Saint Petersburg Toy Museum presents the first solo exhibition in Russia of works by the artist Valeria Kasyanova "All Roads Lead Home".
Valeria Kasyanova is a watercolor artist and illustrator who lives and works in Italy. The central image of the exhibition is the winged person, the human-bird. People-birds — of different skin colors, different ages, different occupations — all, one way or another, have prototypes among the people Valeria met along her life path.

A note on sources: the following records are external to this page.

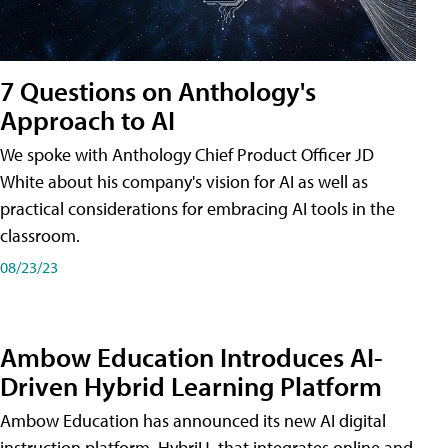
7 Questions on Anthology's
Approach to AI
We spoke with Anthology Chief Product Officer JD
White about his company's vision for AI as well as
practical considerations for embracing AI tools in the
classroom.
08/23/23
Ambow Education Introduces AI-
Driven Hybrid Learning Platform
Ambow Education has announced its new AI digital
instruction platform, HybriU, that integrates online and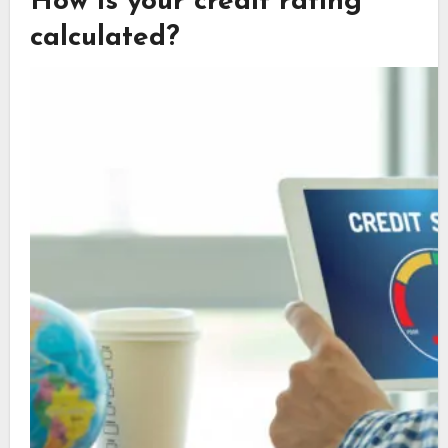
How is your credit rating
calculated?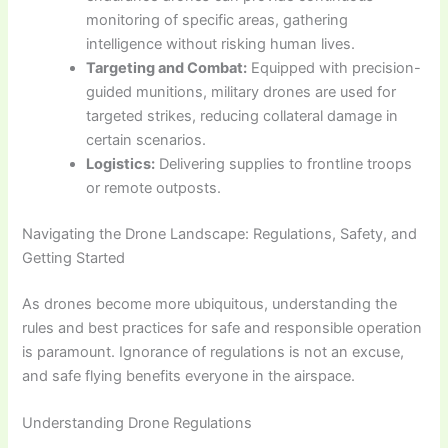
monitoring of specific areas, gathering
intelligence without risking human lives.
Targeting and Combat:
Equipped with precision-
guided munitions, military drones are used for
targeted strikes, reducing collateral damage in
certain scenarios.
Logistics:
Delivering supplies to frontline troops
or remote outposts.
Navigating the Drone Landscape: Regulations, Safety, and
Getting Started
As drones become more ubiquitous, understanding the
rules and best practices for safe and responsible operation
is paramount. Ignorance of regulations is not an excuse,
and safe flying benefits everyone in the airspace.
Understanding Drone Regulations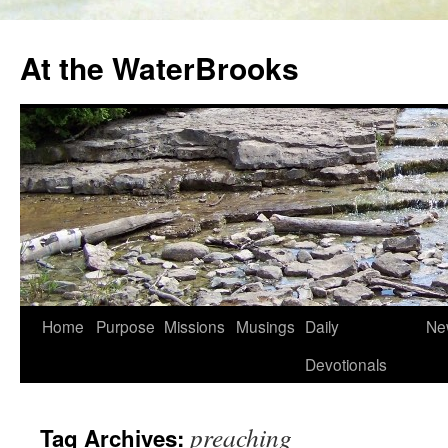
At the WaterBrooks
Skip
Home
Purpose
Missions
Musings
Daily
Ne
to
Devotionals
content
preaching
Tag Archives: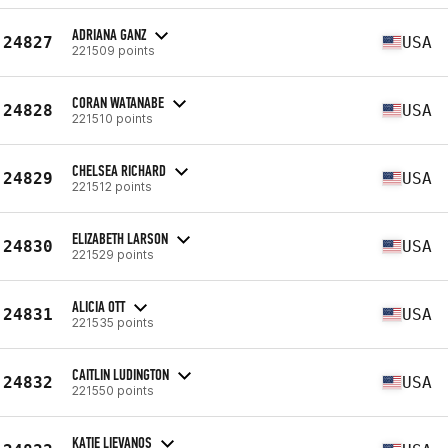
ADRIANA GANZ
24827
USA
221509 points
CORAN WATANABE
24828
USA
221510 points
CHELSEA RICHARD
24829
USA
221512 points
ELIZABETH LARSON
24830
USA
221529 points
ALICIA OTT
24831
USA
221535 points
CAITLIN LUDINGTON
24832
USA
221550 points
KATIE LIEVANOS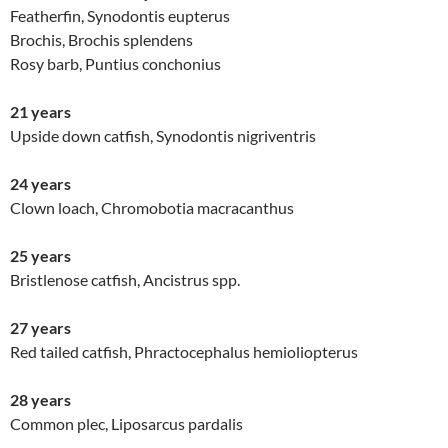
Featherfin, Synodontis eupterus
Brochis, Brochis splendens
Rosy barb, Puntius conchonius
21 years
Upside down catfish, Synodontis nigriventris
24 years
Clown loach, Chromobotia macracanthus
25 years
Bristlenose catfish, Ancistrus spp.
27 years
Red tailed catfish, Phractocephalus hemioliopterus
28 years
Common plec, Liposarcus pardalis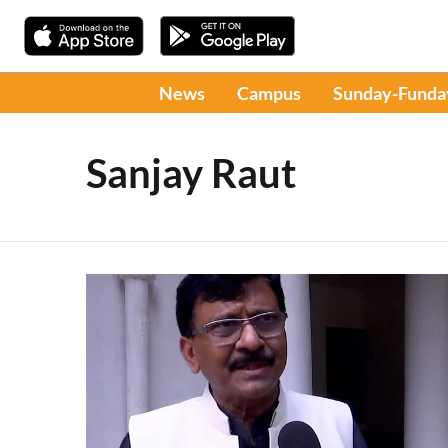
News
Campus
Sunday-Funda
Sanjay Raut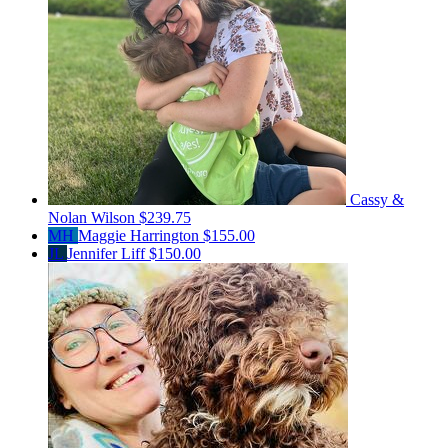
Cassy &
Nolan Wilson
$239.75
MH
Maggie Harrington
$155.00
JL
Jennifer Liff
$150.00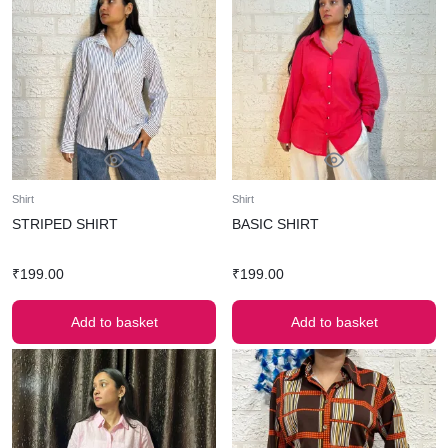
Shirt
Shirt
STRIPED SHIRT
BASIC SHIRT
₹
199.00
₹
199.00
Add to basket
Add to basket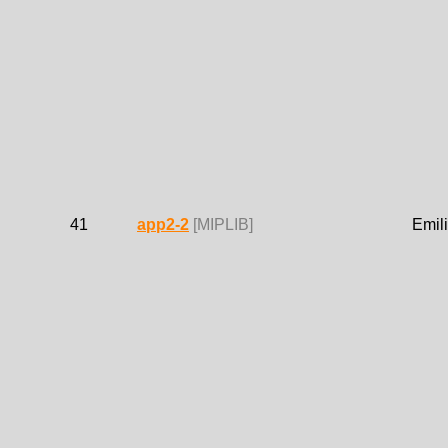
41
app2-2
[MIPLIB]
Emil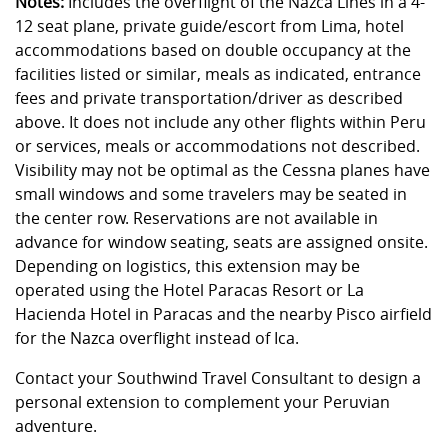
Notes:
Includes the overflight of the Nazca Lines in a 4-
12 seat plane, private guide/escort from Lima, hotel
accommodations based on double occupancy at the
facilities listed or similar, meals as indicated, entrance
fees and private transportation/driver as described
above. It does not include any other flights within Peru
or services, meals or accommodations not described.
Visibility may not be optimal as the Cessna planes have
small windows and some travelers may be seated in
the center row. Reservations are not available in
advance for window seating, seats are assigned onsite.
Depending on logistics, this extension may be
operated using the Hotel Paracas Resort or La
Hacienda Hotel in Paracas and the nearby Pisco airfield
for the Nazca overflight instead of Ica.
Contact your Southwind Travel Consultant to design a
personal extension to complement your Peruvian
adventure.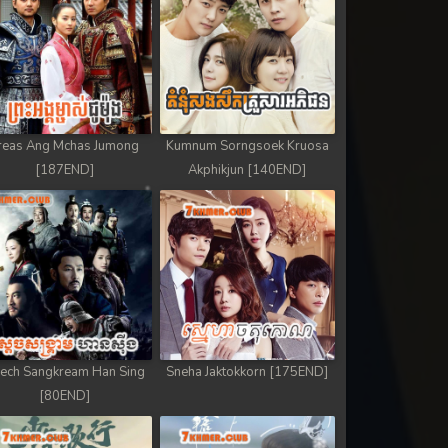
reas Ang Mchas Jumong
Kumnum Sorngsoek Kruosa
[187END]
Akphikjun [140END]
ech Sangkream Han Sing
Sneha Jaktokkorn [175END]
[80END]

In some cases these images are more portrait-like, in others more composite, but in all cases the archetype of the human-bird acquires sincere emotional expression.

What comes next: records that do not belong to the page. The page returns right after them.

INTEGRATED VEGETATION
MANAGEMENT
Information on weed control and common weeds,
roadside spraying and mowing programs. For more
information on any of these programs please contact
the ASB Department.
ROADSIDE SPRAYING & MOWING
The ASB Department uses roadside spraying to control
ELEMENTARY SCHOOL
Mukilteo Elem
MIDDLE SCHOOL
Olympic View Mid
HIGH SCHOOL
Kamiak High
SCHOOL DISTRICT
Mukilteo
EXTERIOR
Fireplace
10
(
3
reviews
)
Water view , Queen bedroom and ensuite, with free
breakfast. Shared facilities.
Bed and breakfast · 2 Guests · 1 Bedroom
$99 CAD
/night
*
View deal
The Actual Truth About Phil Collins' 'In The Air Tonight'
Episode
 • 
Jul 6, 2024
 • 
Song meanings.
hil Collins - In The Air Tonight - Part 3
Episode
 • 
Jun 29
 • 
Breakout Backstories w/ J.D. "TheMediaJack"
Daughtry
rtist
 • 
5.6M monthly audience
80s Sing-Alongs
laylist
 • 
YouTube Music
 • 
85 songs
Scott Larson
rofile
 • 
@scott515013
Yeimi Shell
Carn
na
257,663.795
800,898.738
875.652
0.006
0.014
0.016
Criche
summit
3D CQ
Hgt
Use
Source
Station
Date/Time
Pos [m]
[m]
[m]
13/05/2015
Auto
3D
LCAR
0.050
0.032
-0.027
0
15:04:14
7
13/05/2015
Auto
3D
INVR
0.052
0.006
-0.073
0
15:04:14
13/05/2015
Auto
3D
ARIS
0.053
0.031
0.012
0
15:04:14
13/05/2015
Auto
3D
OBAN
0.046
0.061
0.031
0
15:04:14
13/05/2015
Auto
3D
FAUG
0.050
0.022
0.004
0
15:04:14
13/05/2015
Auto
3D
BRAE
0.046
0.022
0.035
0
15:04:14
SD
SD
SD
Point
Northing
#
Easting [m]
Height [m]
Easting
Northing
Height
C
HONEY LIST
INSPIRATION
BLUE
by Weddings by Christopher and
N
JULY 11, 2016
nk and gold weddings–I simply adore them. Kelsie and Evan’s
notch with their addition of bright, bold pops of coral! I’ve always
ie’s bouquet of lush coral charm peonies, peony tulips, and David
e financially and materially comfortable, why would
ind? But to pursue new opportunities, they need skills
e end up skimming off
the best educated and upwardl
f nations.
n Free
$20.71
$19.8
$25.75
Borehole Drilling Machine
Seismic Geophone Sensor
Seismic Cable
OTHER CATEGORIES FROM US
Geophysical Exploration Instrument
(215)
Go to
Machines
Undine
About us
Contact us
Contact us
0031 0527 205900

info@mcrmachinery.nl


The exhibition will run until August 9, 2025.
Watercolor by Valeria Kasyanova
Watercolor by Valeria Kasyanova
Watercolor by Valeria Kasyanova
The central image of our exhibition is the winged person, the human-bird. Wings are an extremely polyvalent symbol. They can mean the ability to travel long distances (recall the talaria, the winged sandals of the god of travel Hermes), and spiritual flight (it is no coincidence that a state of inspiration and emotional uplift is often called being 'wings' or 'to be winged'), and generally something supernatural, beyond the ordinary (hence countless winged figures, whether human, animal or reptile, in myths and visual arts).

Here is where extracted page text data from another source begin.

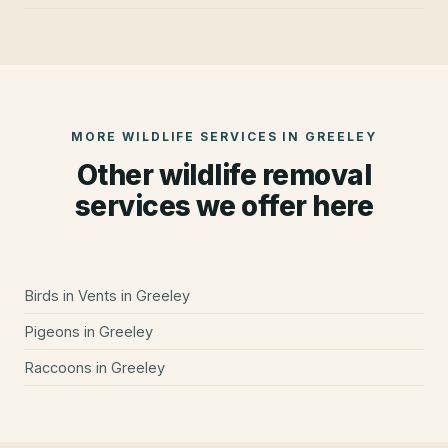
MORE WILDLIFE SERVICES IN
GREELEY
Other wildlife removal
services we offer here
Birds in Vents
in
Greeley
Pigeons
in
Greeley
Raccoons
in
Greeley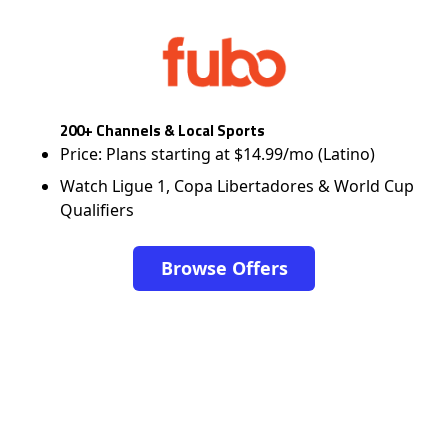
200+ Channels & Local Sports
Price: Plans starting at $14.99/mo (Latino)
Watch Ligue 1, Copa Libertadores & World Cup
Qualifiers
Browse Offers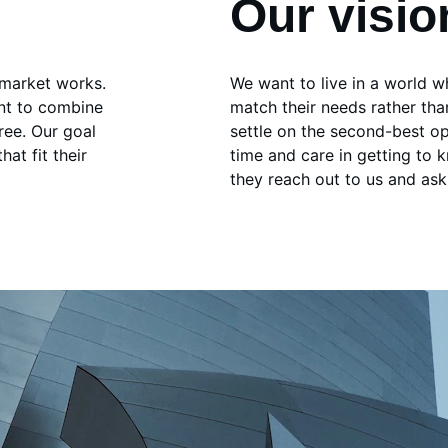
Our visio
 market works. 
We want to live in a world 
nt to combine 
match their needs rather th
ree. Our goal 
settle on the second-best op
at fit their 
time and care in getting to 
they reach out to us and ask 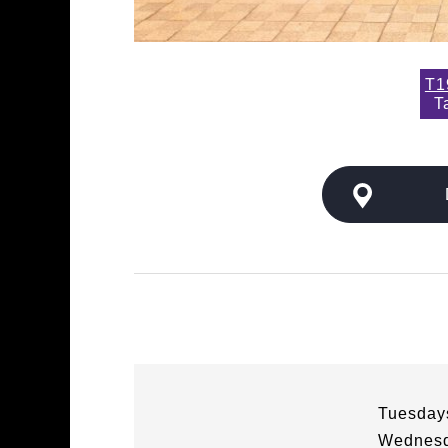
T1
T
Tuesdays
Wednesd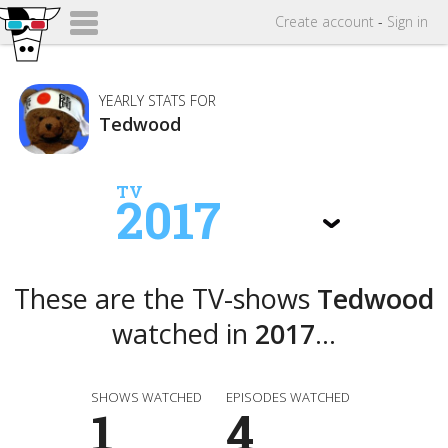
Create
account
-
Sign in
YEARLY STATS FOR
Tedwood
TV
2017
These are the TV-shows
Tedwood
watched in
2017
...
SHOWS WATCHED
EPISODES WATCHED
1
4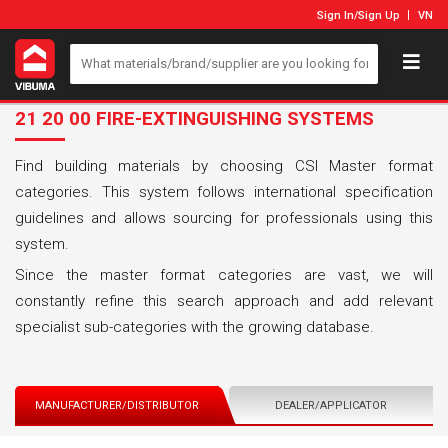
Sign In
/
Sign Up
VN
21 20 00 FIRE-EXTINGUISHING SYSTEMS
Find building materials by choosing CSI Master format
categories. This system follows international specification
guidelines and allows sourcing for professionals using this
system.
Since the master format categories are vast, we will
constantly refine this search approach and add relevant
specialist sub-categories with the growing database.
MANUFACTURER/DISTRIBUTOR
DEALER/APPLICATOR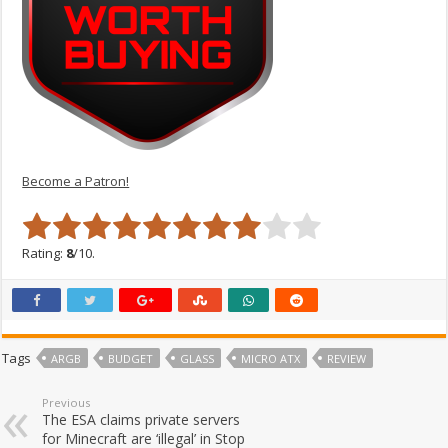
Become a Patron!
Rating:
8
/10.
Tags
ARGB
BUDGET
GLASS
MICRO ATX
REVIEW
Previous
The ESA claims private servers
for Minecraft are ‘illegal’ in Stop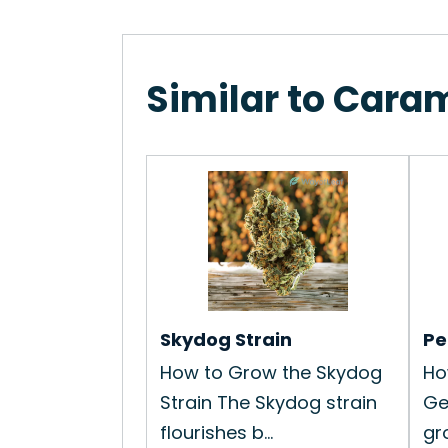
Similar to Cara
Skydog Strain
Pe
How to Grow the Skydog
Ho
Strain The Skydog strain
Ge
flourishes b...
gro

In Valeria's work these meanings echo one another. Her people-birds are, above all, wanderer-characters, beings temporarily without solid ground beneath their feet, having left one nest but not yet built another. The main source of inspiration for the artist here was her own life experience — memories of moves in childhood, of changing environments, of a suspended, intermediate, transitional state — between countries, between cultures, between mentalities.
Another aspect of wingedness is movement toward a dream, toward achieving goals, toward personal growth, toward a better fate. Valeria met many such winged people on her path, steadily following their chosen course.